# Sampling scheme for neuromorphic simulation of entangled quantum systems

**Authors:** Stefanie Czischek, Jan M. Pawlowski, Thomas Gasenzer, and Martin, G\"arttner

arXiv: 1907.12844 · 2019-12-04

## TL;DR

This paper proposes a phase reweighting sampling scheme for neuromorphic hardware to efficiently simulate entangled quantum systems, addressing computational challenges and potential hardware advantages.

## Contribution

It introduces a novel phase reweighting approach for neural quantum state sampling on neuromorphic hardware, enabling faster expectation value computation despite complex parameters.

## Key findings

- Phase reweighting can mitigate sign problems in quantum state sampling.
- Neuromorphic hardware may reduce computation times for entangled states.
- Sign problem persists, affecting computational efficiency.

## Abstract

Due to the complexity of the space of quantum many-body states the computation of expectation values by statistical sampling is, in general, a hard task.

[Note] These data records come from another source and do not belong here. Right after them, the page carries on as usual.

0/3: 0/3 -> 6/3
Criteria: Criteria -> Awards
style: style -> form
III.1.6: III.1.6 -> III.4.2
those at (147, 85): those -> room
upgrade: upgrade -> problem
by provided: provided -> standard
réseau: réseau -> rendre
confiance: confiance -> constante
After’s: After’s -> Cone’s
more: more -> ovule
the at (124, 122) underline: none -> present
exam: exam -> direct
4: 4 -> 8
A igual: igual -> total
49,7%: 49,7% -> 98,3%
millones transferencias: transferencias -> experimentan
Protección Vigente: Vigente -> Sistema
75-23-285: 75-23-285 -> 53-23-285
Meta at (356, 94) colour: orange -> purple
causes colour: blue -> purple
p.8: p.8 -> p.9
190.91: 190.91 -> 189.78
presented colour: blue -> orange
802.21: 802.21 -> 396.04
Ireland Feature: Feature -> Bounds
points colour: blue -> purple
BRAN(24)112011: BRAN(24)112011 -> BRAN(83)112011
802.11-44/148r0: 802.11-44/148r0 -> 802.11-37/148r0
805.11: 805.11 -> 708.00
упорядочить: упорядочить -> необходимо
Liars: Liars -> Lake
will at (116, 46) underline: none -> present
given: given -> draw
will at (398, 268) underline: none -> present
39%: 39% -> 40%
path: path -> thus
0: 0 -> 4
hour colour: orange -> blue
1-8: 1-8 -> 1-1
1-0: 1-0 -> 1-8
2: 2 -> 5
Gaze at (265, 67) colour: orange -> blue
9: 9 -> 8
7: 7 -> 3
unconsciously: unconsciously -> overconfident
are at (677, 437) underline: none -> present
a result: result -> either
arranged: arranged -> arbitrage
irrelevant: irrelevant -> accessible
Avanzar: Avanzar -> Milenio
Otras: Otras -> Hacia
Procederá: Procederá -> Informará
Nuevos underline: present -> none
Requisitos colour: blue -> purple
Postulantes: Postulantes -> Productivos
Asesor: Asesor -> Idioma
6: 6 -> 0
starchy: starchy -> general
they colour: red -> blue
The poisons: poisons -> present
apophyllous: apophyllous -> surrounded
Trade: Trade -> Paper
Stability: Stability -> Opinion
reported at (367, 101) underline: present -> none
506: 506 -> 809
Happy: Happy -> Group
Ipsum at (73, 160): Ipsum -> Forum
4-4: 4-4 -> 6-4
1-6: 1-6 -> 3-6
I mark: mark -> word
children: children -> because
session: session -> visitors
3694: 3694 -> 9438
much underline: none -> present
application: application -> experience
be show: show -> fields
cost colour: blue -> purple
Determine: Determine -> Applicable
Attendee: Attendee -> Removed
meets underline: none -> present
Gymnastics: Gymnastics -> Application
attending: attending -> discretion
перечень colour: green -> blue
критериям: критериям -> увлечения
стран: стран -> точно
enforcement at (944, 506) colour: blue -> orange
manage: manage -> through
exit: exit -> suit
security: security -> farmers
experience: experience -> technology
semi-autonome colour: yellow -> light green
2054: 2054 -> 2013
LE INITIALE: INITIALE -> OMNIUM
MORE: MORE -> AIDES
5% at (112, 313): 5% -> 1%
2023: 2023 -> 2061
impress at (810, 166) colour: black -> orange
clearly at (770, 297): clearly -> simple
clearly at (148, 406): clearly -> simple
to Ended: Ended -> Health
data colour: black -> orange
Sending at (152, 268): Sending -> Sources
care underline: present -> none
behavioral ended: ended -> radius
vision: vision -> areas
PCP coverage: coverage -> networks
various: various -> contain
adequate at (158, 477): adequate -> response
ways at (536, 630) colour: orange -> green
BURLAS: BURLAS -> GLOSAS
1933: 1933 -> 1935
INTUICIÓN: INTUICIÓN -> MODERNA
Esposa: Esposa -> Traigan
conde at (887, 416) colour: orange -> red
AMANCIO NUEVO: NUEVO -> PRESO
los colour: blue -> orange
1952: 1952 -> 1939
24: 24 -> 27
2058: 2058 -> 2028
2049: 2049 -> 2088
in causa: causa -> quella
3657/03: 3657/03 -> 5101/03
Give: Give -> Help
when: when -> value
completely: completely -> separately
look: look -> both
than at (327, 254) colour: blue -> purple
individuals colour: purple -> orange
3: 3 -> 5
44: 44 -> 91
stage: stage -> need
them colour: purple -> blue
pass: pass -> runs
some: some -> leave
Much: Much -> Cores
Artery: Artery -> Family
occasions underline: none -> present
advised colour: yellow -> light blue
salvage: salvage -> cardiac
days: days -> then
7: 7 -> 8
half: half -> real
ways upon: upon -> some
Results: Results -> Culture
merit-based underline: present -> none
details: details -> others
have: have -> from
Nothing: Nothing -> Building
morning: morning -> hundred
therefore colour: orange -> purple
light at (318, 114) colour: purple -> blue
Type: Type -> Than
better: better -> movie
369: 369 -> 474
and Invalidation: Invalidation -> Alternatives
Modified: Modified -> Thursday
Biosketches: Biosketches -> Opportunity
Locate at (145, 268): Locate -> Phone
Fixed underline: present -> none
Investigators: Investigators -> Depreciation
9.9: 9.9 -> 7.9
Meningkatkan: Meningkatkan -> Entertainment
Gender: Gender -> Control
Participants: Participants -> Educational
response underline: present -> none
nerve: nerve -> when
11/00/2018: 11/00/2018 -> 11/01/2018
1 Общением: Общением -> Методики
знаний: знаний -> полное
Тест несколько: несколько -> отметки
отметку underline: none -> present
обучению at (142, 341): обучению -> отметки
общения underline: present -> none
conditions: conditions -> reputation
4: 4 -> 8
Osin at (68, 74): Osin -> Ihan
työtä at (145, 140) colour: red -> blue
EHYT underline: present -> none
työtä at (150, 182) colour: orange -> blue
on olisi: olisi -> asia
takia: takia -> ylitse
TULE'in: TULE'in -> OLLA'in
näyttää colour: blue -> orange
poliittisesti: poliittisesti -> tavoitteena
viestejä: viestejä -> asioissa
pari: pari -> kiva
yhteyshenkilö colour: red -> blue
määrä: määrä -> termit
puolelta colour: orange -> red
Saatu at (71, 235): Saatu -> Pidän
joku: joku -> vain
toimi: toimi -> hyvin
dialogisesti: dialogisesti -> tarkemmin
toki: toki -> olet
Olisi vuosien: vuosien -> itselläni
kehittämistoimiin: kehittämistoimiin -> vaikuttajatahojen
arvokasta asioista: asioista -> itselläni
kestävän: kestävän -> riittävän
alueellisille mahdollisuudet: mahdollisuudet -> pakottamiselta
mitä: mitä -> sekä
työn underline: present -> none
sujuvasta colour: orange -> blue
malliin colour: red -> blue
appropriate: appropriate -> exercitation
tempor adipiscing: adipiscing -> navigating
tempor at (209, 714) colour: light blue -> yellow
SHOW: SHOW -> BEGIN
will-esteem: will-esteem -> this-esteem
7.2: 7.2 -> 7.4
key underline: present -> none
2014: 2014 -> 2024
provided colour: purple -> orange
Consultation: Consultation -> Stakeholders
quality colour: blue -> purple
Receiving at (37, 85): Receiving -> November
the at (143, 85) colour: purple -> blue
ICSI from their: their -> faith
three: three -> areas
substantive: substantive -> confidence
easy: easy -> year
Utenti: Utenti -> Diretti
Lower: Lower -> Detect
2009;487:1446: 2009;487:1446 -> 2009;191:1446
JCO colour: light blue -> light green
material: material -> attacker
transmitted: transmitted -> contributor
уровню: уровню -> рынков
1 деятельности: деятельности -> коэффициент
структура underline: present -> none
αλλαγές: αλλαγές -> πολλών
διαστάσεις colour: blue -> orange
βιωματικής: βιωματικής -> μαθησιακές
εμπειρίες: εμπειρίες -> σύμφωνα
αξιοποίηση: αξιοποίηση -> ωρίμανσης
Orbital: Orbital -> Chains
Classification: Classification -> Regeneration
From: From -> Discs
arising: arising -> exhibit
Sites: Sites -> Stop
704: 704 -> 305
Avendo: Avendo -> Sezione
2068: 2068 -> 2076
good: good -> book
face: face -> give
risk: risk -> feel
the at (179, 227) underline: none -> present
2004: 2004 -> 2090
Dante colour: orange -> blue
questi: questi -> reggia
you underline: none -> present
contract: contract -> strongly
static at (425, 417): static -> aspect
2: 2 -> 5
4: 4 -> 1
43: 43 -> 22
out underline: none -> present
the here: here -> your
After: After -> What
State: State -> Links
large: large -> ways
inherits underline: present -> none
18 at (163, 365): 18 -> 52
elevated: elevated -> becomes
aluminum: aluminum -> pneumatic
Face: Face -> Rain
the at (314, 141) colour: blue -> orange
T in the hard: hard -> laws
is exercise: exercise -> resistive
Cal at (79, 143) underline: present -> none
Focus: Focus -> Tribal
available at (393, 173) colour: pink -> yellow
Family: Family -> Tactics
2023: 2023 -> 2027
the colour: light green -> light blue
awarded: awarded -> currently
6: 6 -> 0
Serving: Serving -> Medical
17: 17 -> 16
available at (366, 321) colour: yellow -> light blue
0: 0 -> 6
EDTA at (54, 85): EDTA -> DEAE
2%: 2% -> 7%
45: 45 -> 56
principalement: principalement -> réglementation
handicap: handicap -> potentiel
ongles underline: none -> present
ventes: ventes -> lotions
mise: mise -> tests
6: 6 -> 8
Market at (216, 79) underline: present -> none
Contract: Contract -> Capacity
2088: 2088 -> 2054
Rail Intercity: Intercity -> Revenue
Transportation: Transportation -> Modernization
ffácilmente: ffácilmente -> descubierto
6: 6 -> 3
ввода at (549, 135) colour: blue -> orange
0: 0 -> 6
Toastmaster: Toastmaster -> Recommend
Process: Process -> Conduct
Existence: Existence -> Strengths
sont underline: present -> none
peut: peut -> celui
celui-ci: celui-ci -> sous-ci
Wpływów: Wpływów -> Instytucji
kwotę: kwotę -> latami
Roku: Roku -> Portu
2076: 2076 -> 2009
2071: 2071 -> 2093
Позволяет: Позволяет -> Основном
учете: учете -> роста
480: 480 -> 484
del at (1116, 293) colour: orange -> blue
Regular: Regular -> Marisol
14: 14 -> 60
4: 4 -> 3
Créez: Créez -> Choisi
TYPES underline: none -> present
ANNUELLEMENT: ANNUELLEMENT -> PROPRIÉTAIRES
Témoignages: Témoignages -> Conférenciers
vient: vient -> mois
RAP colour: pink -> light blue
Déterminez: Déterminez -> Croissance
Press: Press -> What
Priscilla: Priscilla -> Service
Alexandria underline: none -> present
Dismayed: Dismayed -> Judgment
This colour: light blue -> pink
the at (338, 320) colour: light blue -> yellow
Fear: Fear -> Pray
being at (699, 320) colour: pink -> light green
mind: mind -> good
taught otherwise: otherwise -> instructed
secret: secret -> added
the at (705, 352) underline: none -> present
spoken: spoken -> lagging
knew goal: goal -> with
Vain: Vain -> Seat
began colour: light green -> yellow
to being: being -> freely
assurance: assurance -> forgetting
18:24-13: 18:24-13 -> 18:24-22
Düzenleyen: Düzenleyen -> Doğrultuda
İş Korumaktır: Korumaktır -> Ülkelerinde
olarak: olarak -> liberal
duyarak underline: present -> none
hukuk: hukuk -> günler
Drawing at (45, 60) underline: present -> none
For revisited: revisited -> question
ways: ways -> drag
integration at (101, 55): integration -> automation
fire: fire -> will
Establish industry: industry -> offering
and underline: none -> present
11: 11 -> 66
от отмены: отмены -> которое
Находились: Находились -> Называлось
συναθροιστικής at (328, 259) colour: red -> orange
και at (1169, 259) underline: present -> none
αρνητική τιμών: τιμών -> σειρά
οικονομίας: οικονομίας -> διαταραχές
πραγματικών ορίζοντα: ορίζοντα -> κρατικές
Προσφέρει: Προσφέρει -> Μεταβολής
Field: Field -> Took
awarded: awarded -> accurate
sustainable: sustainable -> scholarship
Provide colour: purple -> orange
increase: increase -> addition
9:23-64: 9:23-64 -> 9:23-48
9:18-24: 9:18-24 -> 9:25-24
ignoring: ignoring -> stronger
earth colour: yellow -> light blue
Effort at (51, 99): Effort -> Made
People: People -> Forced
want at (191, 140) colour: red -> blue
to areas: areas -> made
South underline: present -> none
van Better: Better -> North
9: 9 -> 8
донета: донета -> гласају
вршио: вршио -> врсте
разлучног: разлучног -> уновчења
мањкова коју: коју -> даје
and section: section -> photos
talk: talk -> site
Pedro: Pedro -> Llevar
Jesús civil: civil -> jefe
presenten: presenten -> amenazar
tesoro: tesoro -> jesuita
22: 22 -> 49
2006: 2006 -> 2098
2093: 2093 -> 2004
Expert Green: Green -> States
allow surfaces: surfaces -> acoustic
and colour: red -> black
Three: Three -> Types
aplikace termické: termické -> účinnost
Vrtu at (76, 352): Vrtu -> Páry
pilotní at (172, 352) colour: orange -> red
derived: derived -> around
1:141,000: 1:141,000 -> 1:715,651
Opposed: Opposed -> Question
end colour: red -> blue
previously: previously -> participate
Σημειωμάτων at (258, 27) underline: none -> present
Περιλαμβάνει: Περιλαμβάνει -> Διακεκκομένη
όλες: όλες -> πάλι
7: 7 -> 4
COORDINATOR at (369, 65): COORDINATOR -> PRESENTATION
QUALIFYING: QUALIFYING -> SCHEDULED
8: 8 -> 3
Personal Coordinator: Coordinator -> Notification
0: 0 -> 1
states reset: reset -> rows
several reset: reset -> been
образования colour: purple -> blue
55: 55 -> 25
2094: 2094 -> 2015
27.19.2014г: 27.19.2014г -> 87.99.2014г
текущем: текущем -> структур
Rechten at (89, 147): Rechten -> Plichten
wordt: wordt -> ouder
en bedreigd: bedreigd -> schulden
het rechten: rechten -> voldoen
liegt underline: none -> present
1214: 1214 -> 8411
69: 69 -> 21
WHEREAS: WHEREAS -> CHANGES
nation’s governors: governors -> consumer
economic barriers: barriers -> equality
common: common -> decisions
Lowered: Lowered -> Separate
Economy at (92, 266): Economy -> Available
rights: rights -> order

Neural network representations of such quantum states which can be physically implemented by neuromorphic hardware could enable efficient sampling. A scheme is proposed which leverages this capability to speed up sampling from so-called neural quantum states encoded by a restricted Boltzmann machine. Due to the complex network parameters a direct hardware implementation is not feasible. We overcome this problem by considering a phase reweighting scheme for sampling expectation values of observables. Applying our method to a set of paradigmatic entangled quantum states we find that, in general, the phase-reweighted sampling is subject to a form of sign problem, which renders the sampling computationally costly. The use of neuromorphic chips could allow reducing computation times and thereby extend the range of tractable system sizes.